Children, as intelligent as apes

Sep 11, 2007 09:58 GMT  ·  By

We pride ourselves on our high intelligence and we say that this is the main trait that sets us apart from apes. But why are we more intelligent? A new research made by a team at the Max Planck Institute for Evolutionary Anthropology in Leipzig on 106 juvenile and adult chimpanzees (living in sanctuaries in Uganda and Republic of Congo), 32 orangutans (at an Indonesian center), and over 100 2.5-year-old German toddlers points that our higher social intelligence makes the difference, permitting us to build on our complex behavior.

The subjects underwent series of tests 3 to 5 hours long. Six tests checked social ability, meaning that one of the researchers was involved and the children, chimps, or orangutans had to detect social cues.

10 were physical, such as detecting a hidden reward (food for the apes and toys for the children).

Children did not outperform apes in these tests; moreover, they were outperformed by the apes on 3 physical tests.

For example, when the team placed three raisins under one cup and two under another, both children and chimps chose the cup with more raisins. But when the researchers moved in front of their subjects two raisins from a cup into another that already contained two raisins, the chimps figured out the difference and chose the bigger reward, while children often did not.

But in the realm of social cognition, the toddlers were much more skilled. When they saw a researcher extracting a toy from a plastic tube, the children copied the action and got the reward.

But "if you demonstrate to a chimpanzee or orangutan, ... they try to get it out by their own means without copying," said Esther Herrmann, Ph.D. Student.

Other social tests also included "spying" on the gaze of the researcher, staring or other clues pointing out where the reward could be. "Among the social tasks, the children succeeded about 74% of the time; the chimps and orangutans, about a third of the time," the team reported in one issue of Science.

"Human children are not overall more intelligent than other primates but have specialized skills of social cognition," concluded Herrmann.

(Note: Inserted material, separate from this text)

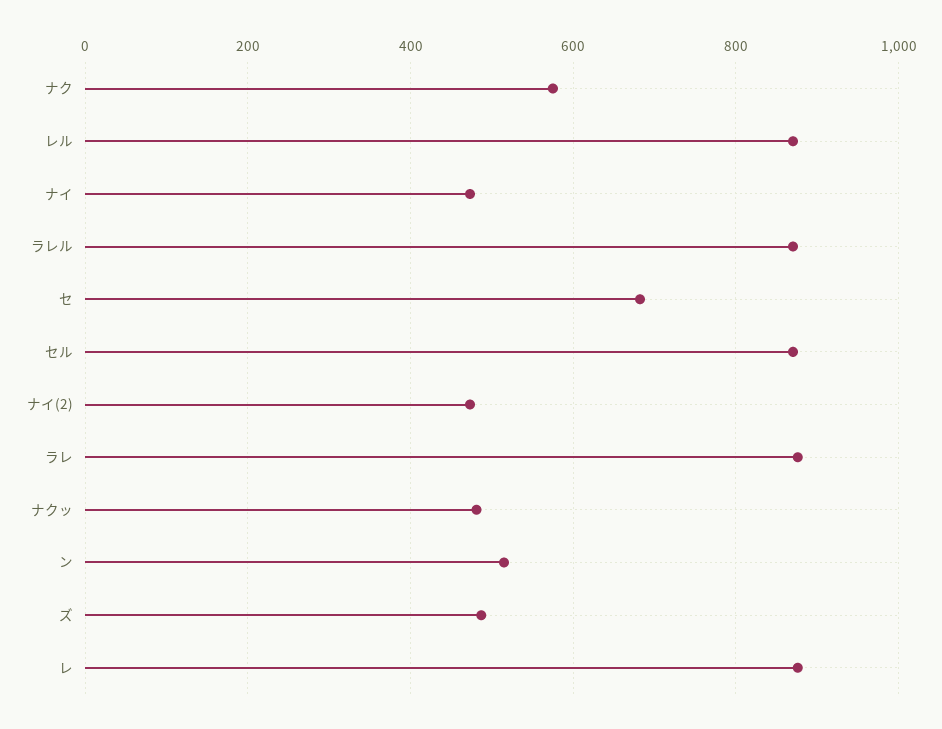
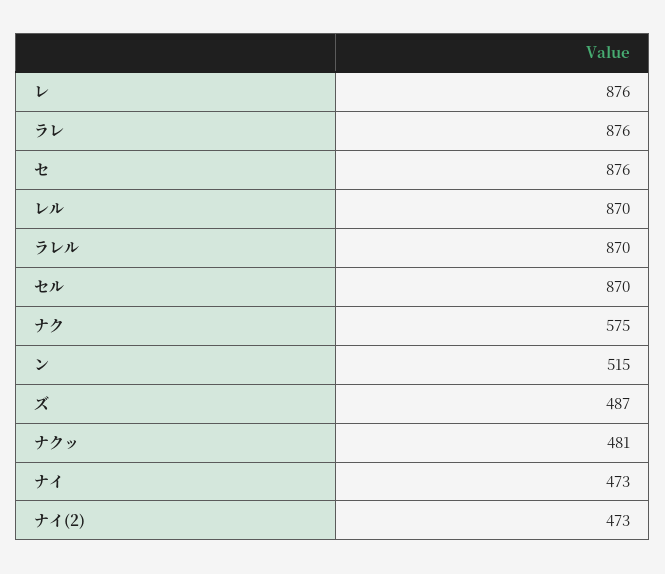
セ: 680 -> 876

Not everybody agrees to that. Primatologist Marc Hauser of Harvard University signals that the children, accustomed to people, were more likely to respond, while the apes may have not been interested in doing this.

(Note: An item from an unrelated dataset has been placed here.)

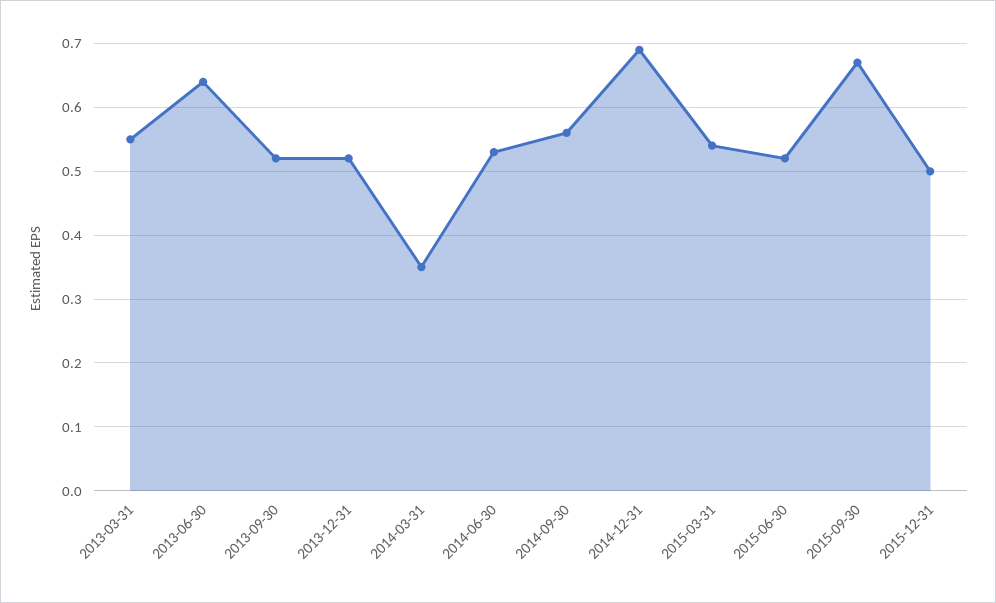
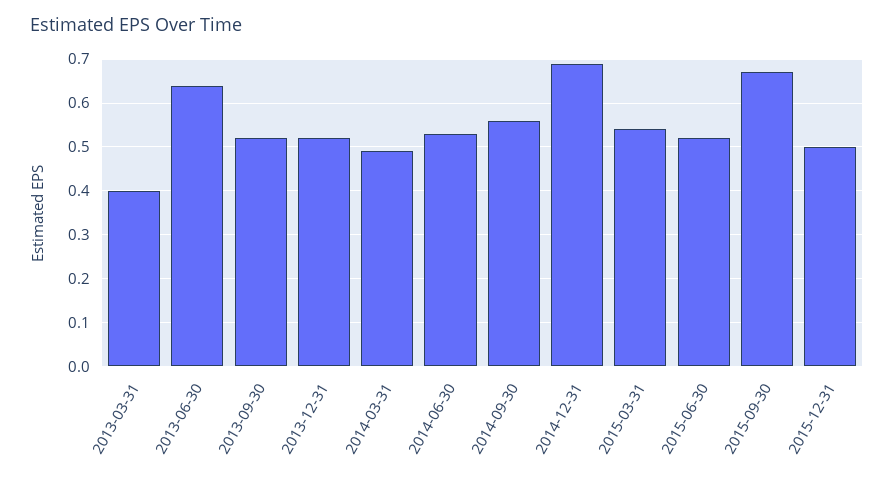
2013-03-31: 0.55 -> 0.4
2014-03-31: 0.35 -> 0.5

"The chimps and orangutans were more interested than the children were in approaching a human they had not met before." argued Herrmann.

"Another concern is whether the children outperformed on the social tasks not because the tasks were social but because they were inherently more difficult and abstract than the physical challenges. If so, that might have stumped the chimps and given the children an unfair advantage," said Daniel Povinelli, director of the Cognitive Evolution Group at the University of Louisiana, Lafayette.